# Milwaukee or Chicago to West Bend, WI?



## nocTurnal (Apr 2, 2013)

Any of you experts out there today that can tell me the best way to get to West Bend, WI from either the Milwaukee or Chicago airports? Whichever city makes the most sense. I'm not seeing public bus transportation from Milwaukee airport to West Bend, WI. Would appreciate any info you may have. You guys are really good with this stuff.


----------



## jebr (Apr 2, 2013)

Looks like you could take the commuter bus from West Bend to Milwaukee, then transfer at Water & Wisconsin to the GRE Airport Express bus. The commuter bus only runs on weekdays, though.
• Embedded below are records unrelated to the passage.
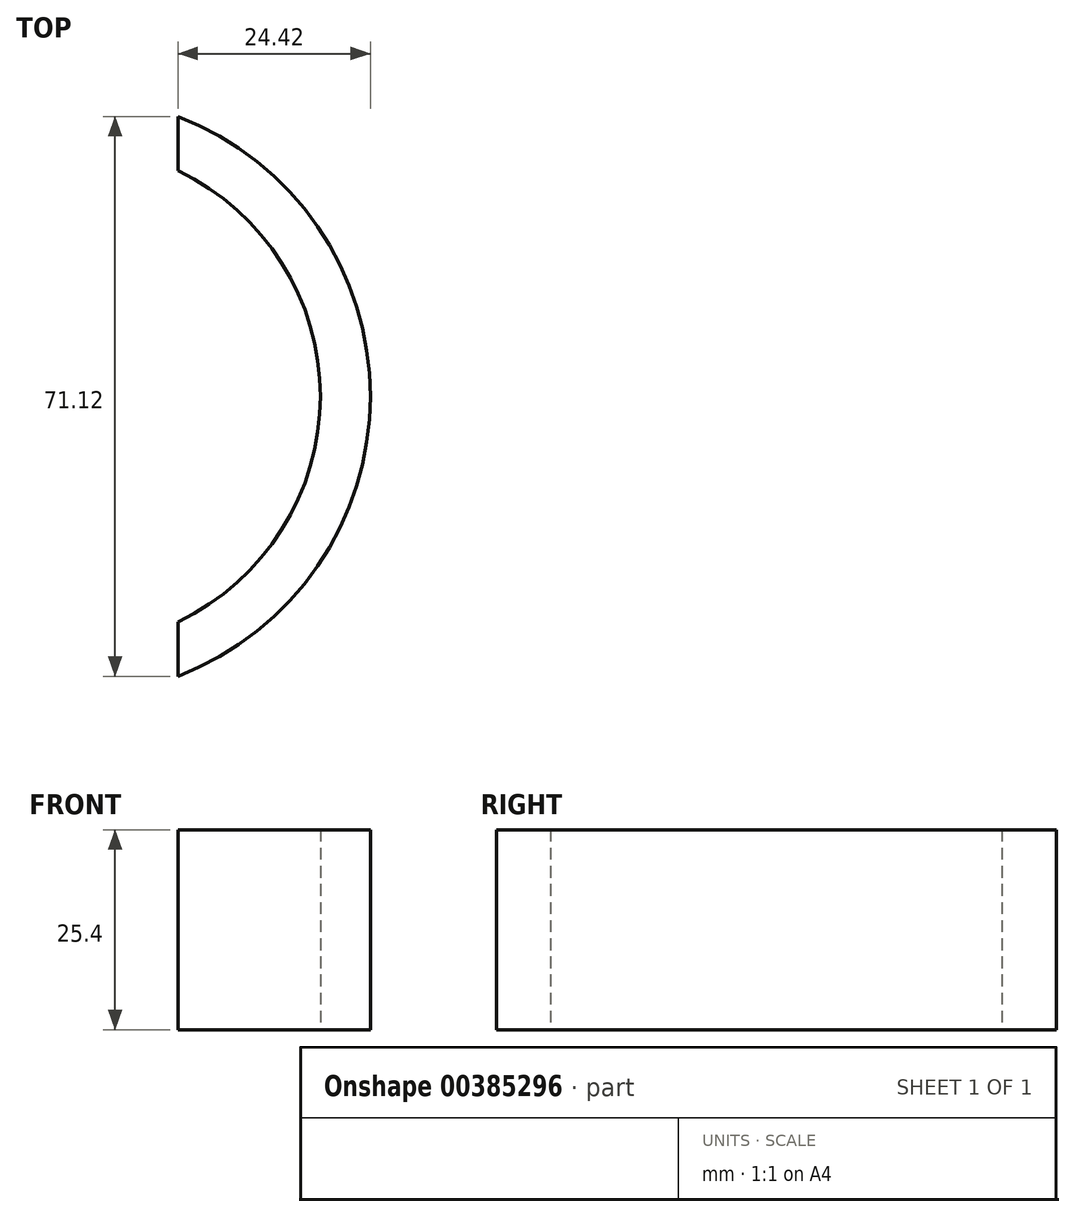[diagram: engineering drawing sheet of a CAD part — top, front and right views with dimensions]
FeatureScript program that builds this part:
annotation { "Feature Type Name" : "Feature", "Feature Type Description" : "" }
export const myFeature = defineFeature(function(context is Context, id is Id, definition is map)
    precondition{}
    {
        {
            var Q0;
            Q0=qCreatedBy(makeId("Top.planeOp"),FACE);
            var sketch = newSketch(context, id + "F0", { "sketchPlane" : qUnion([Q0])});
            skCircle(sketch, "E0", {"center": v(0, 0) * mm, "radius": 38.1 * mm});
            skCircle(sketch, "E1", {"center": v(0, 0) * mm, "radius": 31.75 * mm});
            skLineSegment(sketch, "E2", {"start": v(13.68, -35.56) * mm, "end": v(13.68, 35.56) * mm});
            skSolve(sketch);
        }
        {
            var Q0;
            {var subQ0=sQuery(id+"F0.wireOp",EDGE,"E2");var subQ1=sQuery(id+"F0.wireOp",EDGE,"E0");var subQ2=makeQuery(id+"F0.imprint","INTERSECT",VERTEX,{"disambiguationData":[OD(0.0)],"derivedFrom":[subQ1,subQ0]});Q0=makeQuery(id+"F0.imprint","IMPRINT",FACE,{"disambiguationData":[TD([[makeQuery(id+"F0.imprint","IMPRINT",EDGE,{"disambiguationData":[TD([[subQ2,1.0]])],"derivedFrom":subQ1}),1.0]])]});}
            extrude(context, id + "F1", {"entities" : qUnion([Q0]), "depth" : 25.4 * mm});
        }
    });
http://www.ridewcce.com/wcce.iml?mdl=schedules.mdl&service=1

http://www.ridemcts.com/uploadedFiles/_RouteAssets/Route_Guides/GreenLine.pdf


----------



## nocTurnal (Apr 2, 2013)

jebr said:


> Looks like you could take the commuter bus from West Bend to Milwaukee [...]


Hi jebr. Thank you. That will help on the return (I think), but not getting there. I'm not in Wisconsin. I would be flying into either Milwaukee or Chicago depending on which destination is easier or cheaper to get to West Bend, WI. I'm also not sure which stop is West Bend on that graph to the left when clicking your link.


----------



## jebr (Apr 2, 2013)

I think the first/last stop on the schedule is the West Bend stop.

I'm really not sure of the details other than what's on the website. May want to give them a call and ask. I'm not in Wisconsin and never used them, but I found it through a Google search for the Wisconsin public transit systems.


----------



## guest (Apr 4, 2013)

http://jalr.proboards.com/index.cgi?board=spaulding&action=display&thread=173


----------